The pic below shows Cpl William Brabban with a couple of nurses. Cpl William Brabban, 18th Northumberland Fusiliers, was injured on 1st July 1916 on the opening day of Battle of Somme. Shrapnel in lower spine and shell shock.

Happily he survived and went on to marry Nurse Hilda Florence Dunn, of Haslingden nr Sandbach, at St Johns church in Silvedale in July 1917.

Monday, 2 November 2009

Great Musgrave

Hidden away on the banks of the Eden at Great Musgrave is the magical church of St Theobald. There have been a number of churches around this site since at least the late twelfth century, and probably long before. Prior to 1248 the living was under the patronage of St Mary's, York.


There are a number of interesting memorials.

At the east end of the nave is a rough hewn table with two small dedicatory brasses on the edge commemorating members of the Fawcitt family.

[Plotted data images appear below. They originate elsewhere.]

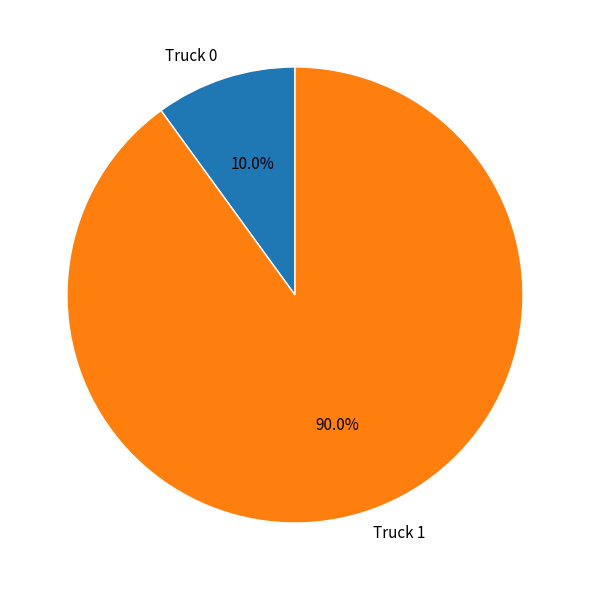

Count the number of slices in the pie.

2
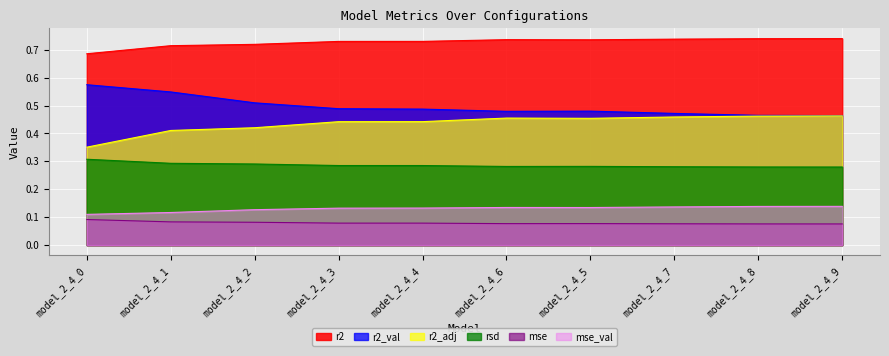

The value of r2_val at model_2_4_2 is 0.3. True or false?

False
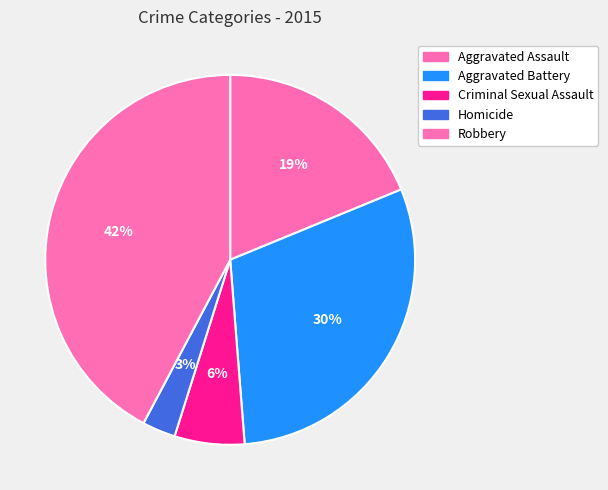

Does Homicide account for over 50% of the chart?

No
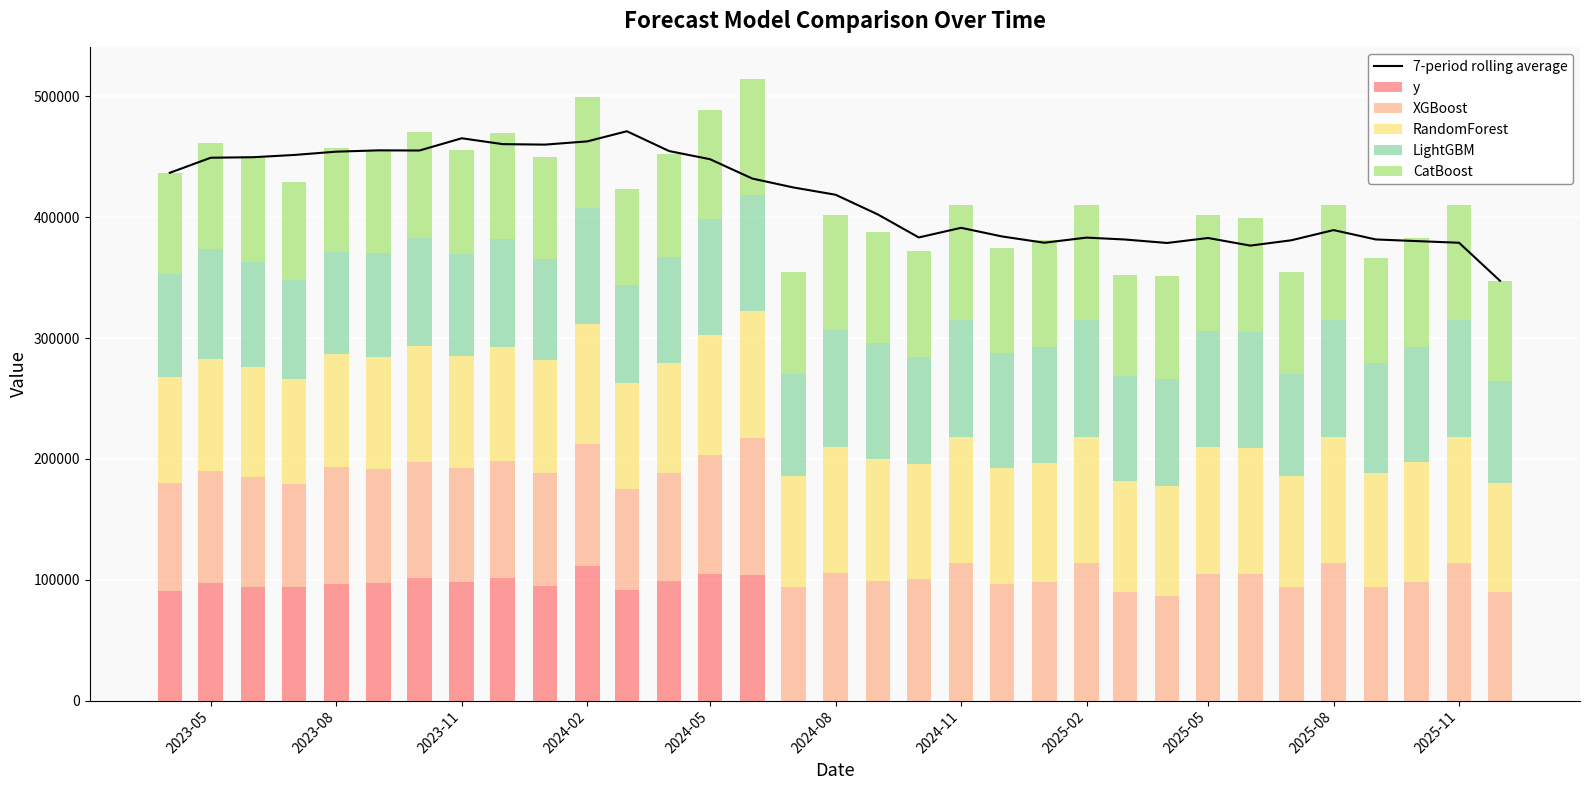

List the series in order of their peak value, highest first.

7-period rolling average, XGBoost, y, RandomForest, LightGBM, CatBoost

The earlier of the two is;

In Memory of
Sub Lieut Bernard Fawcitt RNVR
Licata Sicily 10th July 1943

Temporary Sub Lt Fawcitt was killed, aged 20, in the invasion of Sicily - operation Husky - while serving aboard the Landing Ship Infantry HMS Princess Josephine Charlotte, a converted Belgian cross channel ferry.


Prior to Husky the ship had served as a commando carrier at St Nazaire. Young Fawcitt had been Mentioned in Dispatches sometime prior to his death, perhaps at St Nazaire. But why is he commemorated in this obscure corner of Cumbria? On the CWGC website his parents are named as Norman and Ethel Fawcitt, of Rothley, Leicestershire.

The Licata landings in which Fawcitt was killed was a predominantly American operation at the far western end of the landing beaches.

As well as the Fawcitt table there are two Great War memorials placed on the south wall of the nave. They still have their, probably, original brass candlesticks and vases on a shelf below, altogether a simple village war shrine.


The large Roll of Honour is painted on board and lists all of the parish who served 1914 - 19.

Sadly the paint used a lot of black pigment of a type that is now cracking and discolouring the gilding in which the names are painted. There is a nurse (her unit is I M N S R?) and guys from the district who served with the Canadian and Australian Expeditionary Forces.

Five men are listed on the Roll as having died but only four appear on an accompanying brass plaque produced by F Osborne & Co of London, church furnishers.

This plaque is identical in form to WW1 & WW2 memorials in the Methodist church at Ousby and, possibly, to one in the parish church there. Ousby church is now redundant, up for sale and permanently locked.